O francês Auguste Comte, pai do positivismo, influenciou bastante os políticos brasileiros e os intelectuais republicanos. A Bandeira Nacional foi inspirada no conceito elaborado por Comte, de uma sociedade exemplar que teria “amor como princípio, a ordem como base e o progresso por fim”. Infelizmente retiraram da nossa bandeira a palavra amor e ficamos apenas com a frieza militar das palavras ordem e progresso. Talvez seja isso que nos falta, esta palavra piegas neste mundo clean. Assim, o que a bandeira excluía, a nossa música cantava.
A industrialização acelerava a rotação da terra. Enquanto a música de Noel, que agora comemora o seu centenário, desprezando a ordem e o progresso, captava o ócio e a poesia do cotidiano e dos “apitos da fábrica de tecidos ferindo os ouvidos”, achando por aí que “quem acha vive se perdendo”.
Quem não tem saudades das músicas de verdade e sobre mentiras também. Músicas com encanto, com gotas de suor, lágrimas ou de orvalho das manhãs. Gotas de amor no mesmo compasso da dor, da alegria de ver ou de lembrar. Não estes pagodes cafajestes, axés das reboladas ou funk das cachorras e de rádios que só tocam por “jabás”, mas músicas de verdade sobre ilusões, músicas de voar sem sair do lugar, músicas de parar para ouvir e frases poéticas que ecoam em poucas vozes quixotescas, onde ainda são possíveis as histórias de amor.
Há tempos li, em uma entrevista divertida onde os compositores contam que após uma tarde inteira de roda de violão, canções e muito uísque, Chico Buarque e Tom Jobim resolvem retornar para suas casas. Mais uma saideira e lá se foram. O grau alcoólico de ambos estava alto demais, ao ponto do Chico, no trajeto, reclamar seriamente para o Tom :
– Olha aqui, se você continuar dirigindo o carro assim, eu vou descer!
Tom responde:
-Não desce não, cara, que quem está dirigindo é você!

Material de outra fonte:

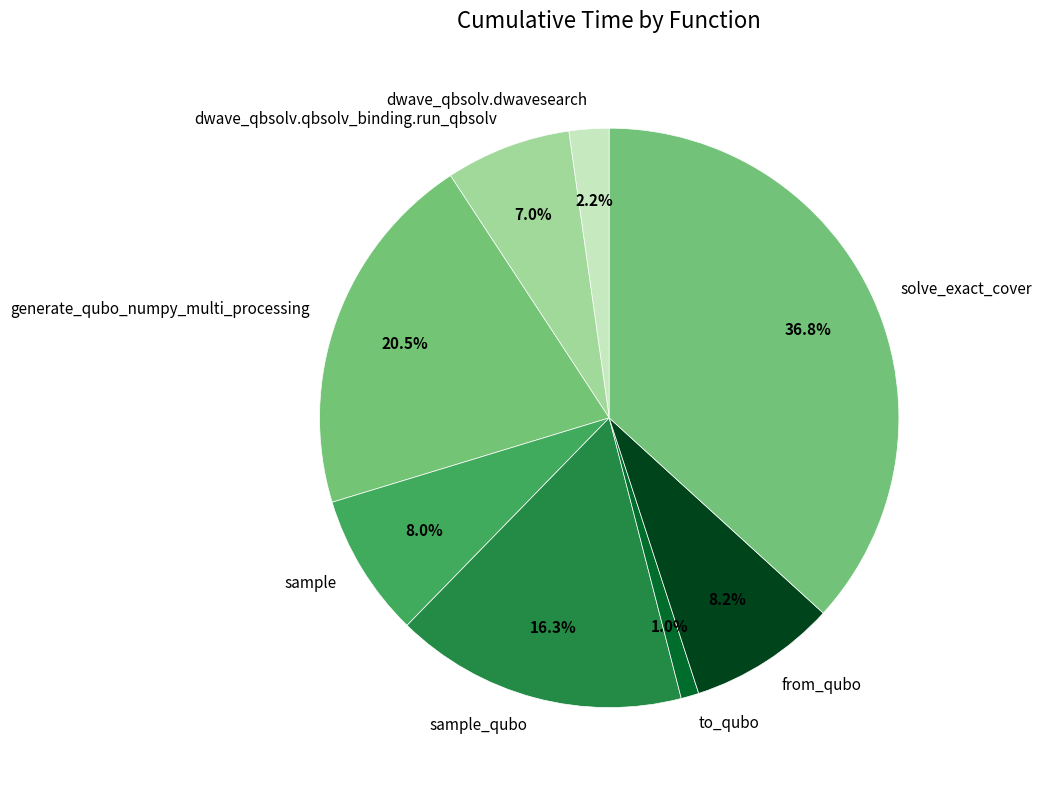

To the nearest percent, what is the difference between the largest and smallest slice percentages?

36%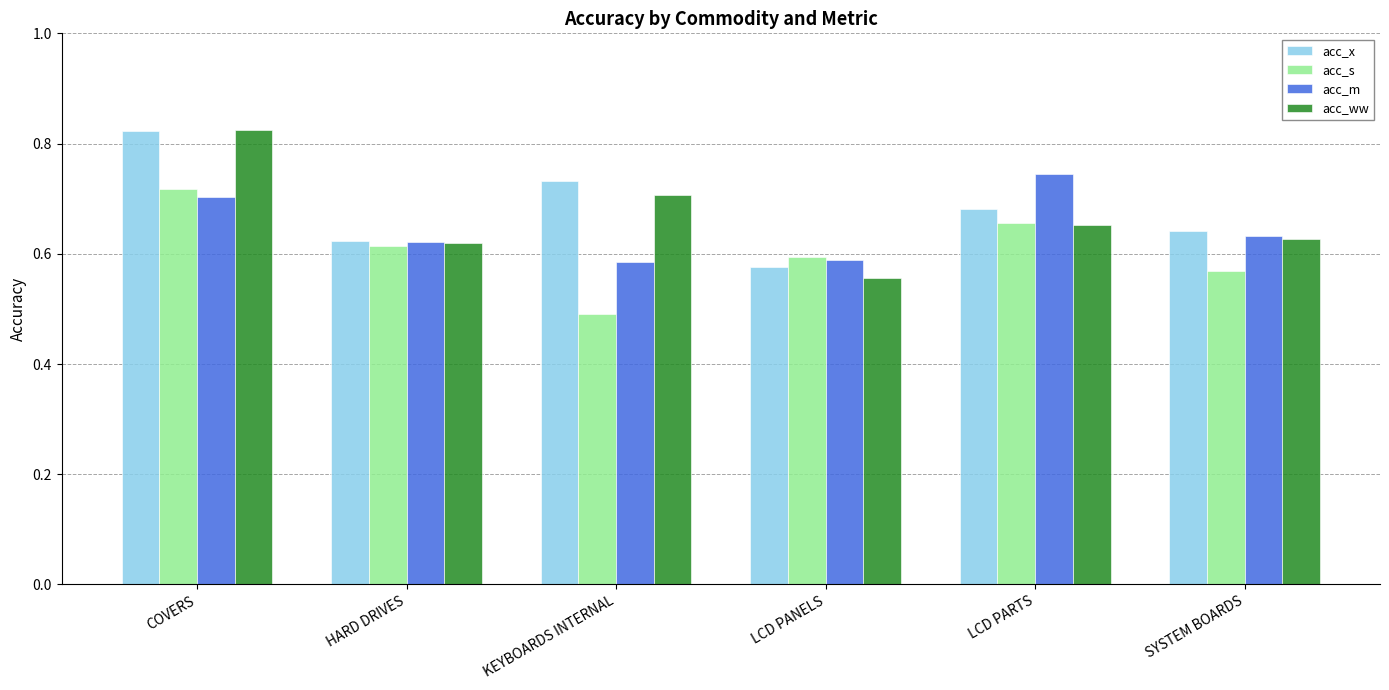

At which label is acc_s closest to 0?

KEYBOARDS INTERNAL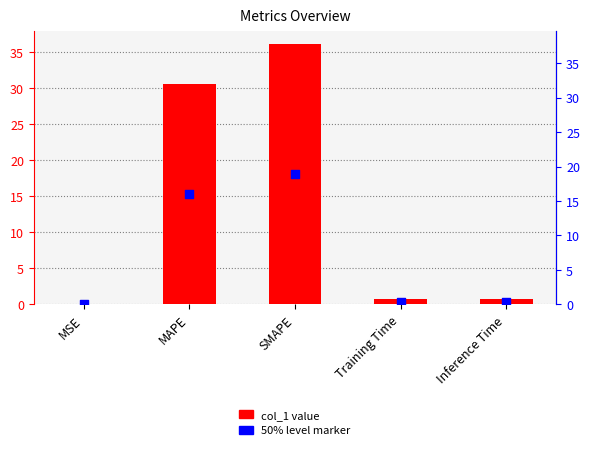

What is the total value across all series at Inference Time?

1.1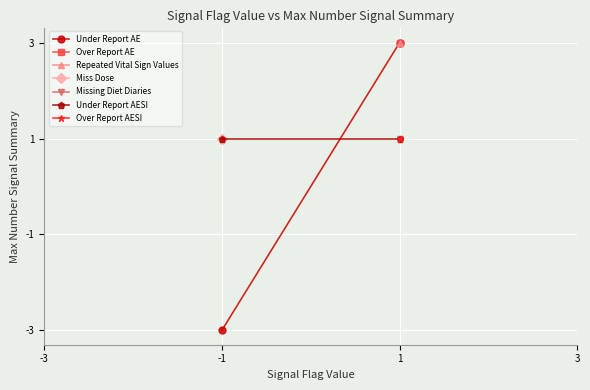

Which series has the largest total across all categories?

Under Report AESI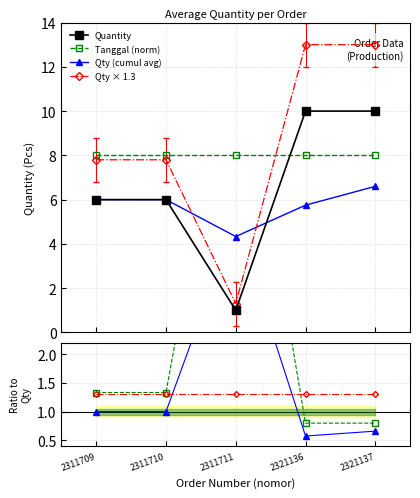

List the labels in order of value, largest first.

2321136, 2321137, 2311709, 2311710, 2311711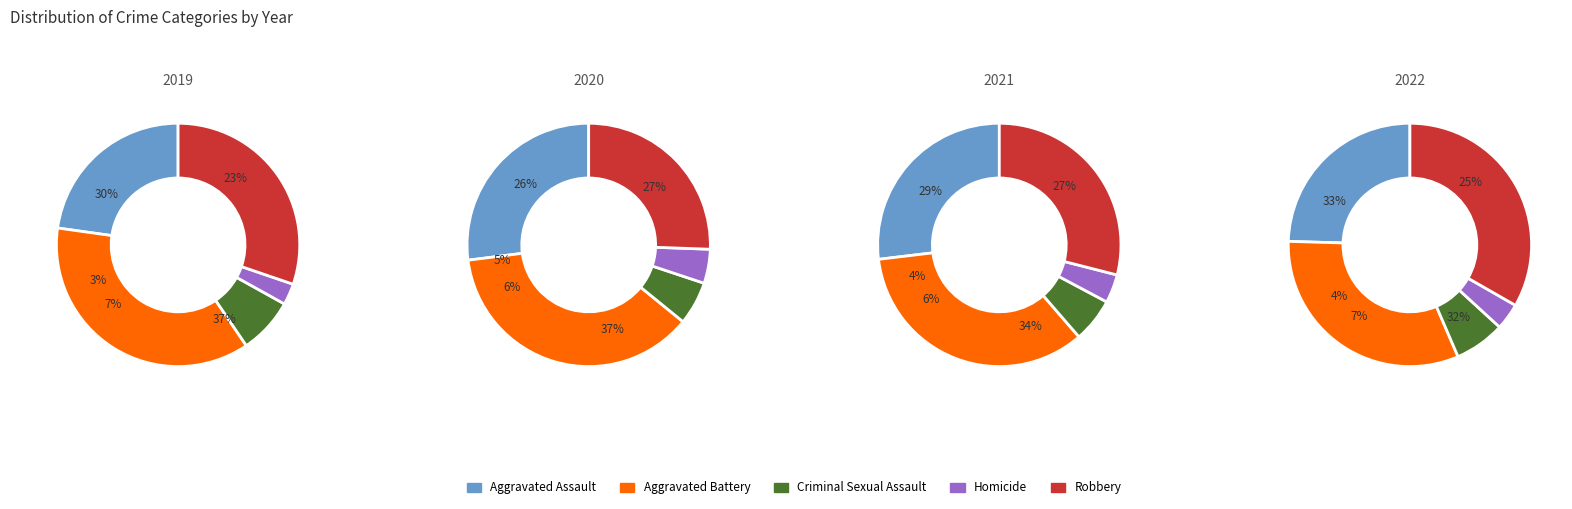

Which series changed the most between 2 and 6?

Robbery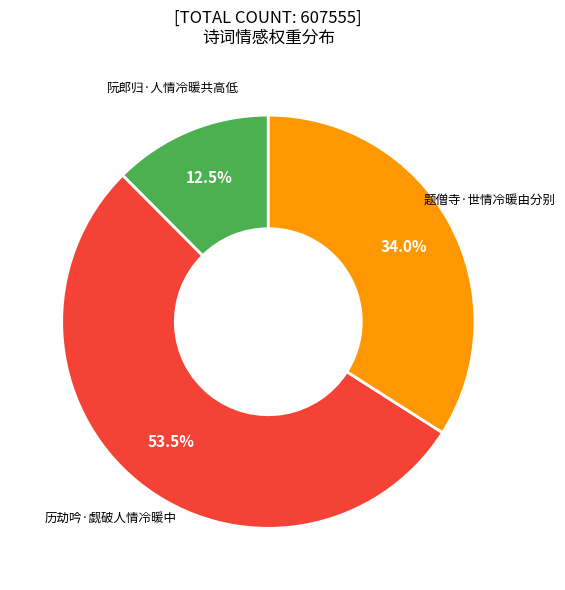

To the nearest percent, what portion does 题僧寺·世情冷暖由分别 represent?

34%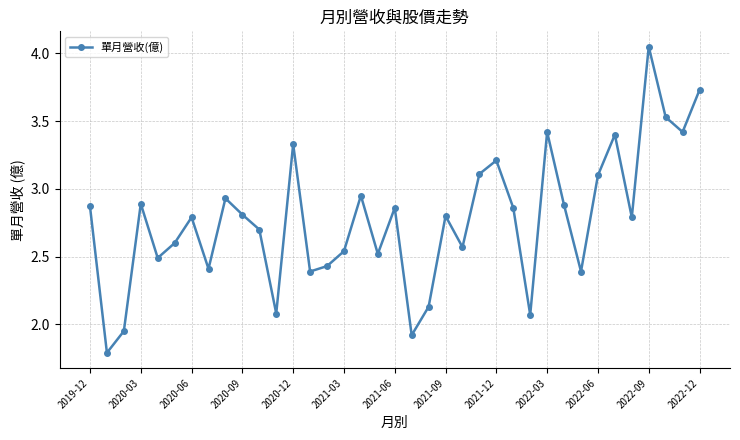

What is the minimum value shown in the chart?

1.8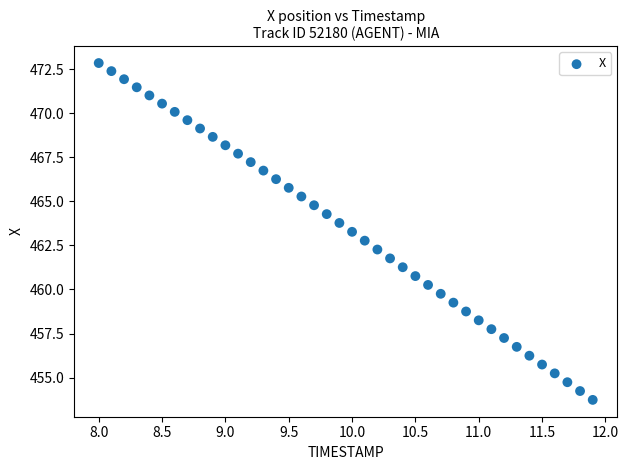

What is the range of Y values (max minus min)?

19.1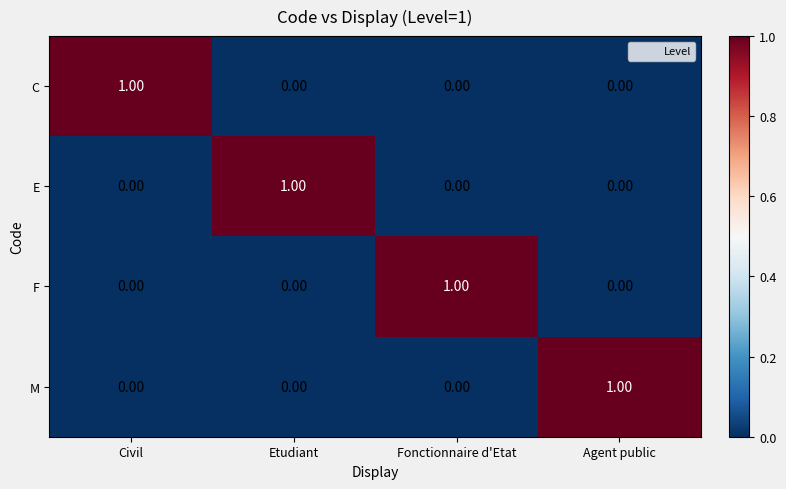

Is the value of M at Fonctionnaire d'Etat greater than the value of E at Etudiant?

No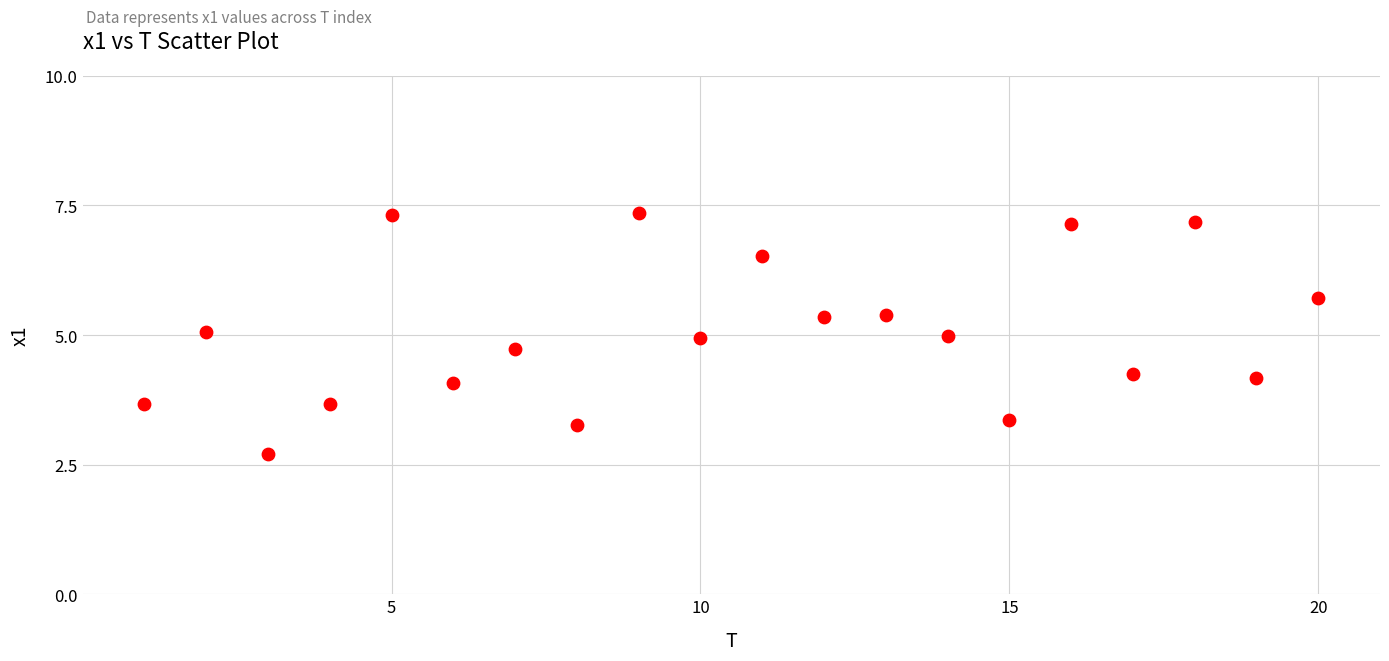

What is the range of Y values (max minus min)?

4.7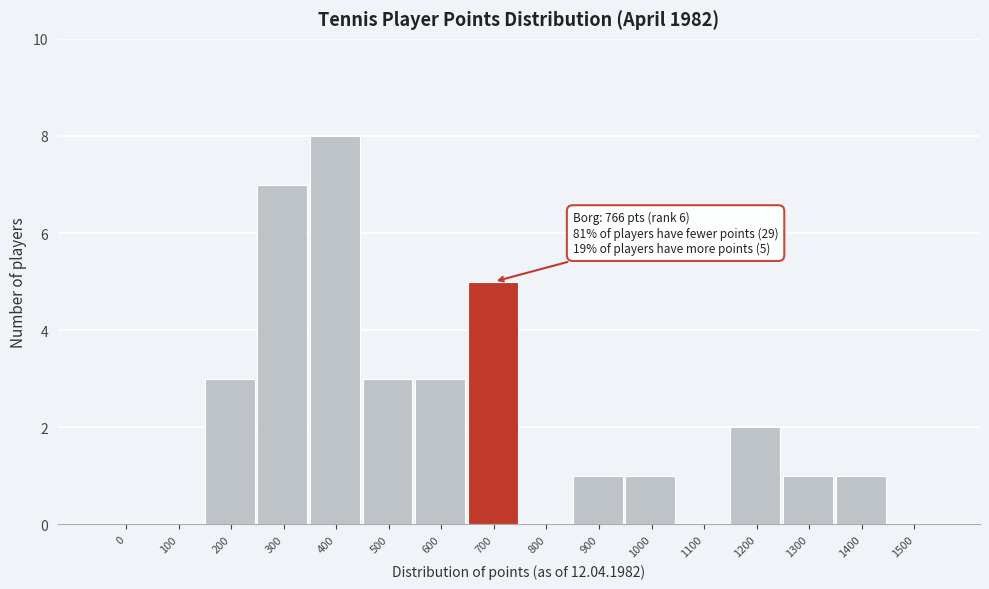

Reading right to left, list all the values displayed in this chart.

1500=0	1400=1	1300=1	1200=2	1100=0	1000=1	900=1	800=0	700=5	600=3	500=3	400=8	300=7	200=3	100=0	0=0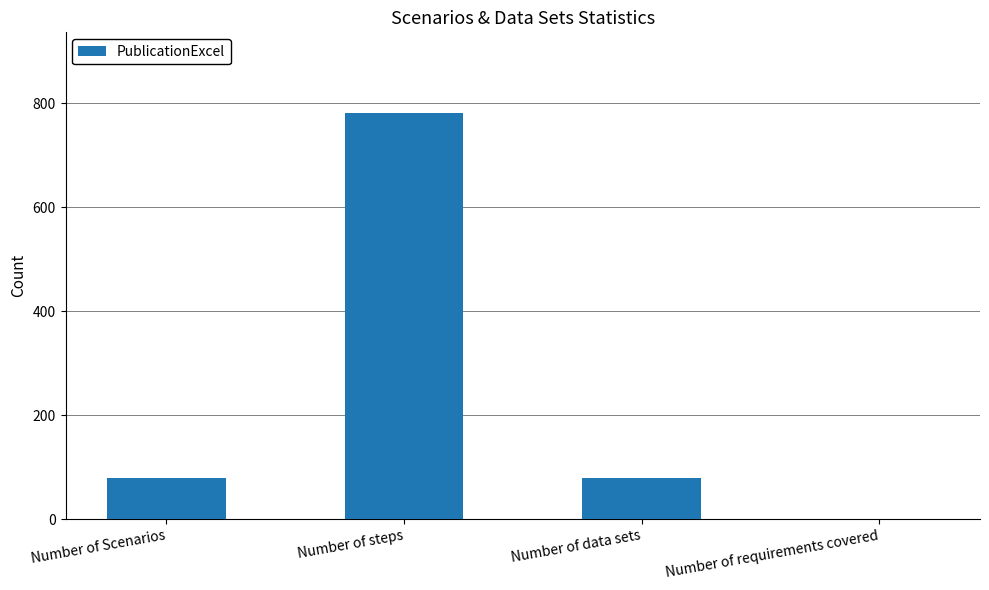

What is the change in value from Number of data sets to Number of requirements covered?

-78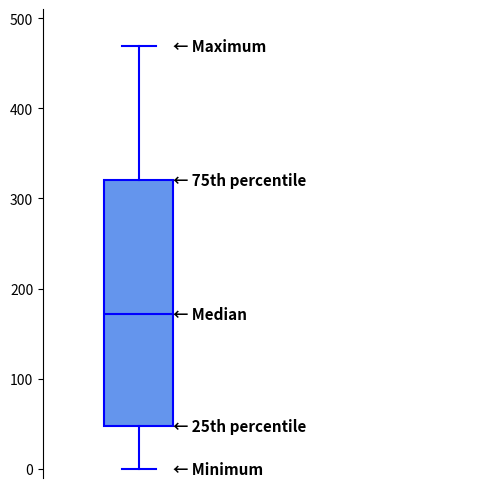

Transcribe this box plot: give where the median line is, the range the box spans, and where the two whiskers end, as read against the y-axis. The values are not printed on the chart, so give them approximately, as read against the axis.

median 170, box 50 to 320, whiskers 0 to 470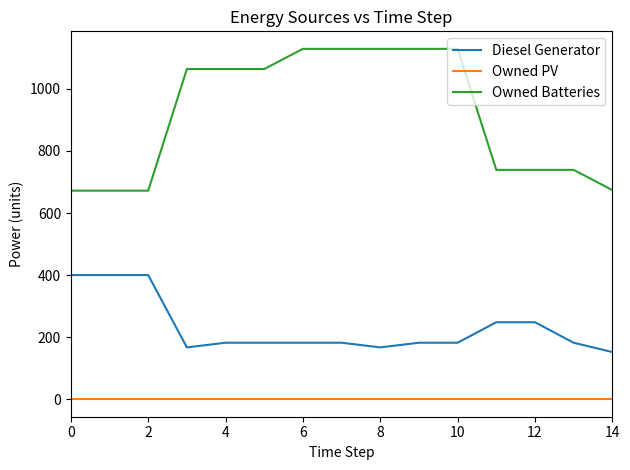

Which series has the widest spread of values?

Owned Batteries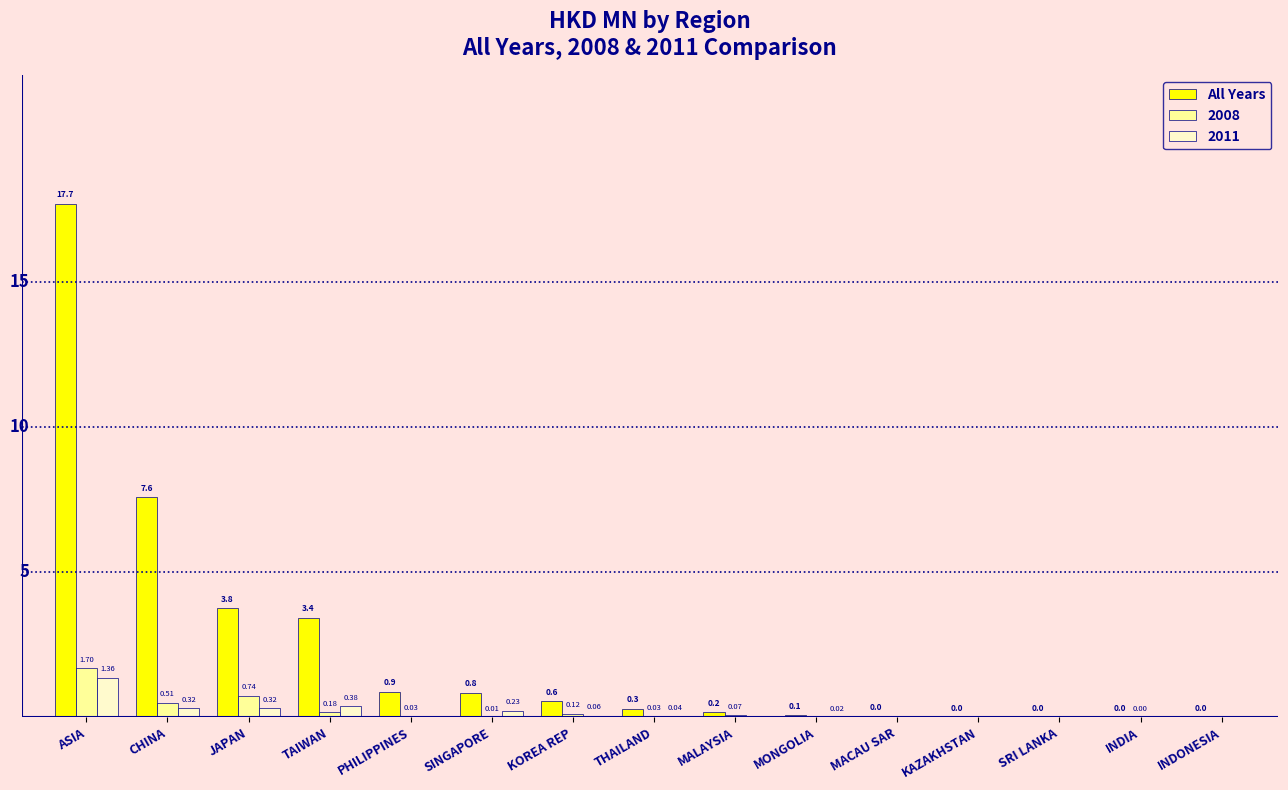

At which category is the sum across all series the highest?

ASIA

Mais trágico-cômico ainda foi outro dia, aqui na Vila Madalena, que encontrei o meu amigo Periquito tomando uma cerveja num boteco de esquina. Digo boteco, não botequim estereotipado. Digo boteco mesmo com balcão de fórmica laranja e preto, dando choquinho às vezes no cotovelo:
– Fala, Pedrão!
Nem bem me aproximo atende seu celular, falando :
– Sei. Sei. Tá bom, faz o seguinte: pra ele parar de chorar mete a mamadeira fervendo direto na boca dele, depois dá uns tapas na bochecha dele pra valer. Se continuar chorando pendura este chorão de ponta cabeça e da-lhe umas cintadas. Tá bom? Tchau!
Assustado olhei para o sossegado Periquito:
– Ô Pedro, não se assusta não. São estes chatos de seqüestradores e seus companheiros de cela imitando choro de criança e dizendo que estão com meu filho.
Perplexo digo:
– Nossa cara! E você tá calmo desse jeito e ainda manda bater na criança?
– Ô Pedro, você esqueceu que eu nunca tive filho?! – disse o pacato Periquito com toda sua calma peculiar.
Havia entrado ali com a crônica na cabeça e Auguste Comte no pé. Saí de lá compondo na caixinha de fósforo um samba de breque batizado de “Desordem e Retrocesso, onde o tal amor foi parar?”.